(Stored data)
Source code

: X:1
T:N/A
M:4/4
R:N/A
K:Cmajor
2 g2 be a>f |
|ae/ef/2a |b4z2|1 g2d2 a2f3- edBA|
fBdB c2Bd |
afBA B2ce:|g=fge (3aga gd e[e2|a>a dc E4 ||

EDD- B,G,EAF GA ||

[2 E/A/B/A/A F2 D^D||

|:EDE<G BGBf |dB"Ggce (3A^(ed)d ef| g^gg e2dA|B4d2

#### Exercise requirements:
Repeat all the records without altering a single word.

#### Solved exercise:
Source code

: X:1
T:N/A
M:4/4
R:N/A
K:Cmajor
2 g2 be a>f |
|ae/ef/2a |b4z2|1 g2d2 a2f3- edBA|
fBdB c2Bd |
afBA B2ce:|g=fge (3aga gd e[e2|a>a dc E4 ||

EDD- B,G,EAF GA ||

[2 E/A/B/A/A F2 D^D||

|:EDE<G BGBf |dB"Ggce (3A^(ed)d ef| g^gg e2dA|B4d2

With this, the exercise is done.